Side effects of medications

All anticonvulsants can cause an allergic scarlet fever-like or morbilliform rash, and none of them are completely safe during pregnancy.

The first year of treatment with carbamazepine is carried out under constant monitoring of the blood count; if the number of leukocytes decreases significantly, the drug is discontinued. If dose-dependent neutropenia develops (neutrophil count less than 1000/mcl) and it is impossible to replace it with another drug, the dose of carbamazepine is reduced. Treatment with valproic acid is carried out under regular monitoring of liver function (every 3 months during the first year), and if transaminase activity or ammonia content increases more than twice as much as normal, the drug is discontinued. An increase in ammonia levels up to 1.5 times as much as normal is acceptable.

Taking anticonvulsants during pregnancy is complicated by the development of fetal anticonvulsant syndrome in the fetus in 4% of cases (the most common defects are cleft lip, cleft palate, cardiac pathology, microcephaly, growth retardation, developmental delay, and finger hypoplasia). Among the most widely used anticonvulsants, carbamazepine has the least teratogenicity, and valproates have the greatest. However, since cases of the disease that continue during pregnancy often lead to congenital defects, treatment with anticonvulsants should not be discontinued. It is always useful to weigh the potential benefits and risks: ethyl alcohol is much more toxic to the developing fetus than any anticonvulsant drug. Folic acid can be prescribed, which significantly reduces the risk of neural tube defects in the fetus.

Surgical treatment of epilepsy

In approximately 10-20% of patients, drug treatment is ineffective. If attacks are associated with the presence of a pathological focus, its surgical removal in most cases leads to significant improvement or complete recovery. Since surgical treatment requires a thorough examination, intensive monitoring and highly qualified personnel, it is preferable to undergo it in specialized centers.

Vagus nerve stimulation

Periodic electrical stimulation of the afferent fibers of the left vagus nerve using implanted pacemaker-like devices reduces the number of partial seizures by 1/3. The pacemaker is programmed, the patient independently activates it with a magnet, sensing the approach of an attack. Stimulation of the vagus nerve is used as an adjunct to anticonvulsant therapy. Side effects include voice disturbance during stimulation, coughing and dysphonia. Complications are minimal. The duration of the stimulator's action has not yet been established.

Legal aspects

Although epilepsy itself is not considered a mental disorder, the above clearly shows that it may be closely associated with a mental disorder. Mental disorder, for its part, is the basis of any defence or search for mitigating factors, and of all recommendations for treatment under the Mental Health Act.
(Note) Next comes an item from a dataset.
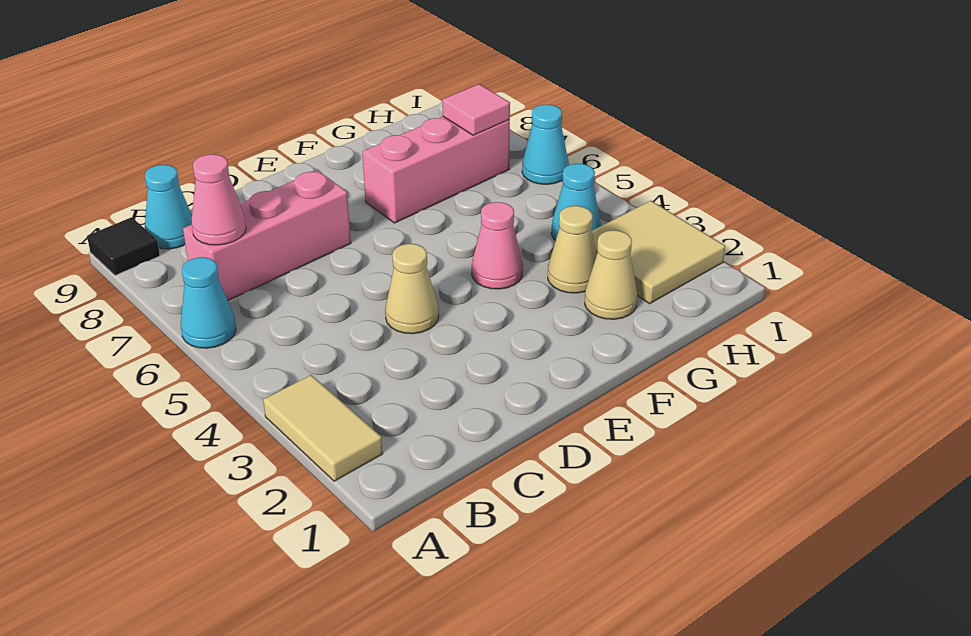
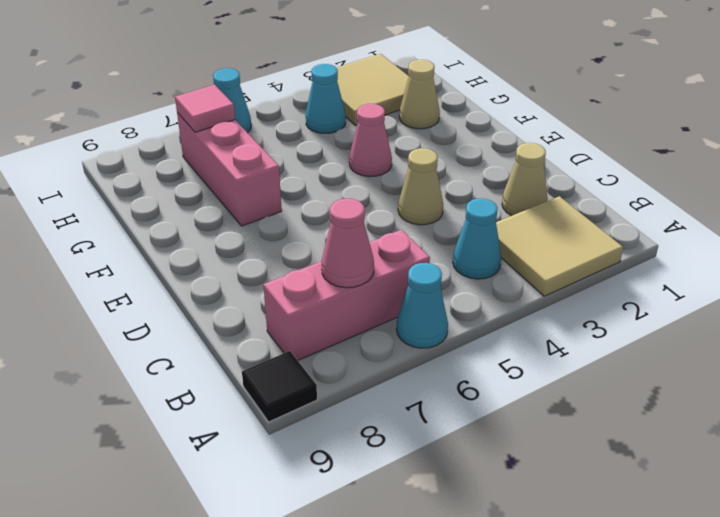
tan 1x2 tile [263,375,383,481] -> tan 2x2 tile [496,196,623,296]
pink 1x3 brick [183,171,351,301] -> pink 1x3 brick turned to [263,230,430,361]
cyan 1x1 cone [145,165,192,249] -> cyan 1x1 cone moved to [453,199,501,279]
tan 1x1 cone [548,206,597,293] -> tan 1x1 cone moved to [502,143,548,216]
However, the courts have in the past insisted that severe impairment of consciousness due to epilepsy be treated as a mental illness. This was reflected in the Sullivan case. Sullivan committed a serious act of violence and did so in a state of confusion following an episode of pathology. The defence pleaded automatism unrelated to insanity. However, it was decided (upheld by the Court of Appeal and later the House of Lords) that it was automatism related to insanity, resulting in a verdict of not guilty by reason of insanity. The court had no choice at the time but to apply s. 37/41 of the Mental Health Act 1983 to isolate Sullivan as if he were insane under the Criminal Justice (Insanity) Act 1964. This was one of those cases that results in changes in the law. Thus, the current Criminal Procedure (Insanity and Incompetence) Act 1991 gives the judge discretion to commit an offender to an appropriate institution after a finding of insanity.
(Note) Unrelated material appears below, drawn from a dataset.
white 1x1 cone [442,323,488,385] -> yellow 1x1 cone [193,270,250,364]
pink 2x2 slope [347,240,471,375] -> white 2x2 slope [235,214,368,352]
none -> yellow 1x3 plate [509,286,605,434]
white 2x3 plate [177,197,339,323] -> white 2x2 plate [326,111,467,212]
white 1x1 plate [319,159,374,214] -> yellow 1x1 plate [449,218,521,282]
One effect of the change in law may be to make the distinction between automatism unrelated to insanity and automatism related to insanity less important, as the courts now have other options when passing sentence. It is therefore safe to allege automatism related to insanity under the Criminal Procedure (Insanity and Incompetence) Act 1991 and expect to be sent to an appropriate institution for supervised treatment.